In 1999, she formed an independent list named after herself, together with Avi Balashnikov, in order to run in the 1999 Knesset elections. Her party did not pass the electoral threshold of 1.5%, although her party became the largest without representation. The party dissolved soon afterwards.

Rosenblum later joined the Likud party, and on 10 December 2005 entered the Knesset after the defection of several Likud MKs to Kadima opened up spaces for new Likud members. However, she lost her seat four months later in the March 2006 elections. In 2009 the Likud placed her at the unrealistic 46th place.

== Business career==
In 1989, she founded her own cosmetics company, Pnina Rosenblum Ltd.

== Personal life ==
In the 1992 she married Moshe Haim, with whom she adopted a daughter and a son from orphanages in Russia and in Romania, respectively. Haim and Rosenblum got divorced, re-married, and then got divorced again.
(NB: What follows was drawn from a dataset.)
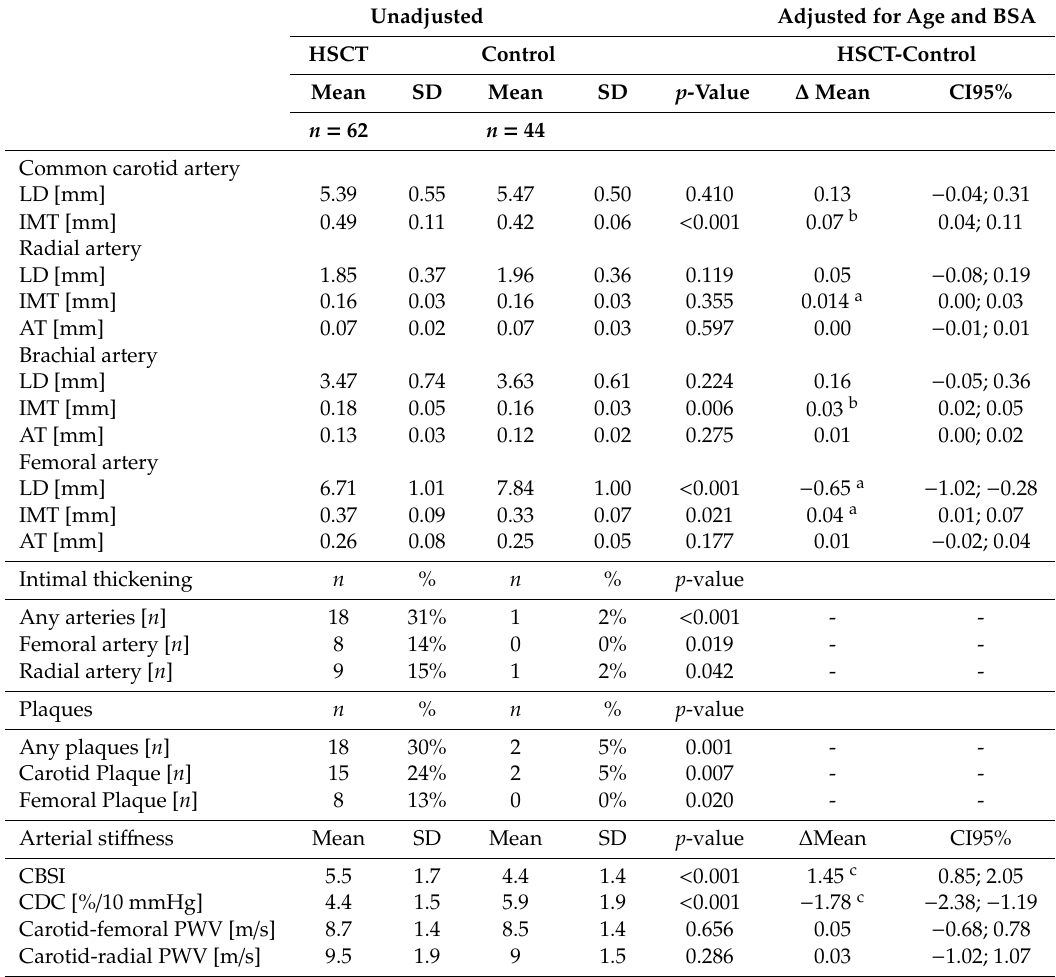
Figure 2. Scatter plots of (A) linear regressions (CI 95% shaded area) of carotid intima-media thickness (CIMT) increase with age among HSCT and controls showing the significant increase in the age-related increase of CIMT in HSCT patients compared to controls. Table 2. Comparison of vascular parameters between HSCT and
In 2004, she married Israeli businessman Ronny Simanovich, father of three from his previous marriage, one of whom is Israeli model Coral Simanovich (Spanish footballer Sergi Roberto's wife).

In 1992 Rosenblum purchased a villa in Ramat Gan. This was publicized as one of the most expensive real estate deals made in the country, and in addition, the parties she hosted at her home gained notoriety. In 2011 she sold her home, and she currently resides in Ramat Aviv.